- _Work to be completed_:
Copy each line below in which the word "mais" occurs.

[Records from a collection]

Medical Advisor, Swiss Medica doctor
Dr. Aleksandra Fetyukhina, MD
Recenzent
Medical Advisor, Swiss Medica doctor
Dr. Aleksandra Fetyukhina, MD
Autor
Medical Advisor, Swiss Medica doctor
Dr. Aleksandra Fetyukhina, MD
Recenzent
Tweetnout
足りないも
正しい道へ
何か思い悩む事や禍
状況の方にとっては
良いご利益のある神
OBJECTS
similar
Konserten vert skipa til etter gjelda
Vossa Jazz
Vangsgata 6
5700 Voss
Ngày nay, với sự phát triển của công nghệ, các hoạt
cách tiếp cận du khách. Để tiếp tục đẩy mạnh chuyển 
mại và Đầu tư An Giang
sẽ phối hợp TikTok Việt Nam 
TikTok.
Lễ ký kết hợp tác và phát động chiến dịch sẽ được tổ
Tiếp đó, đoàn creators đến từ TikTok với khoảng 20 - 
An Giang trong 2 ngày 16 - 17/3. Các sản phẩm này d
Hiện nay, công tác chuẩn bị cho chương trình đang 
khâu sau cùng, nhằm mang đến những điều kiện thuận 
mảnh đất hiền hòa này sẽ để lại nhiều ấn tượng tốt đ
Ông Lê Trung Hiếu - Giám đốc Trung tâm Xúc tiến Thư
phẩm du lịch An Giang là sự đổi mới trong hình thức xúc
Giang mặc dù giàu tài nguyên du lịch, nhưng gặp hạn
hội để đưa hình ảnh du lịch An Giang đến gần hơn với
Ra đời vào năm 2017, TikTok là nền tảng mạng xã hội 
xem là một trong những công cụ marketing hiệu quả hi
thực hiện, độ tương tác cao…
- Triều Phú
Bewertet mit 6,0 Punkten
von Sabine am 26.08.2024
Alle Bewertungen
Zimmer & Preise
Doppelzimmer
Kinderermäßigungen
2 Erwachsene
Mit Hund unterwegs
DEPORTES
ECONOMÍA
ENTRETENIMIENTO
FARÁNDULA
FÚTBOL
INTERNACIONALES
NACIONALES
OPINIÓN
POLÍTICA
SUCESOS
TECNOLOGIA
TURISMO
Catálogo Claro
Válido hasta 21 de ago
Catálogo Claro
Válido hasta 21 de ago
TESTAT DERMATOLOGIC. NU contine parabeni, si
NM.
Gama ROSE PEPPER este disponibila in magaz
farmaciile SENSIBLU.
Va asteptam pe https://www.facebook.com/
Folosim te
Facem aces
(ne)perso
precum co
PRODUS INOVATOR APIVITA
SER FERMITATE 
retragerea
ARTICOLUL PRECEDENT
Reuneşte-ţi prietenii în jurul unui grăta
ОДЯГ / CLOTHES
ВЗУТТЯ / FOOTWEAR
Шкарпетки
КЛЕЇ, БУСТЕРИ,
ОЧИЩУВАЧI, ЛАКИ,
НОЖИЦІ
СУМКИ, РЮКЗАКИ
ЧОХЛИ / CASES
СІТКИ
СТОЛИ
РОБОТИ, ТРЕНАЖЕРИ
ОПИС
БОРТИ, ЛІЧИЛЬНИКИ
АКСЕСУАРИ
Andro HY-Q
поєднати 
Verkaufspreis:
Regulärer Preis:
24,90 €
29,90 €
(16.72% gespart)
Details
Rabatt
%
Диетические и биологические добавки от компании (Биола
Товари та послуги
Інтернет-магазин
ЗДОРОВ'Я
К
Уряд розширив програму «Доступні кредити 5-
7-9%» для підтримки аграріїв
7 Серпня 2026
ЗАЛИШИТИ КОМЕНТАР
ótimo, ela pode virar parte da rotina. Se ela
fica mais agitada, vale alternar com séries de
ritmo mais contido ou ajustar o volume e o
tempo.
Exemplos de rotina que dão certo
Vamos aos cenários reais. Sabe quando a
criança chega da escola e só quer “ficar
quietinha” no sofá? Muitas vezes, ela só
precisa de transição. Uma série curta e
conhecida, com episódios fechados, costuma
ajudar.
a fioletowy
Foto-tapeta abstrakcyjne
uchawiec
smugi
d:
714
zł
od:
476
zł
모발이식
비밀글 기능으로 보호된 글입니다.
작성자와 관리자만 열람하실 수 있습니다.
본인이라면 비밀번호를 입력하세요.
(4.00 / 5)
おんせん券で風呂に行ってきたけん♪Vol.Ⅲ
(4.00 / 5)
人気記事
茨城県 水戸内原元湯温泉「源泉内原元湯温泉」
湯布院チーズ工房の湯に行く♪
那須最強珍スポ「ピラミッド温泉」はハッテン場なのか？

- _Result of the exercise_:
fica mais agitada, vale alternar com séries de
ritmo mais contido ou ajustar o volume e o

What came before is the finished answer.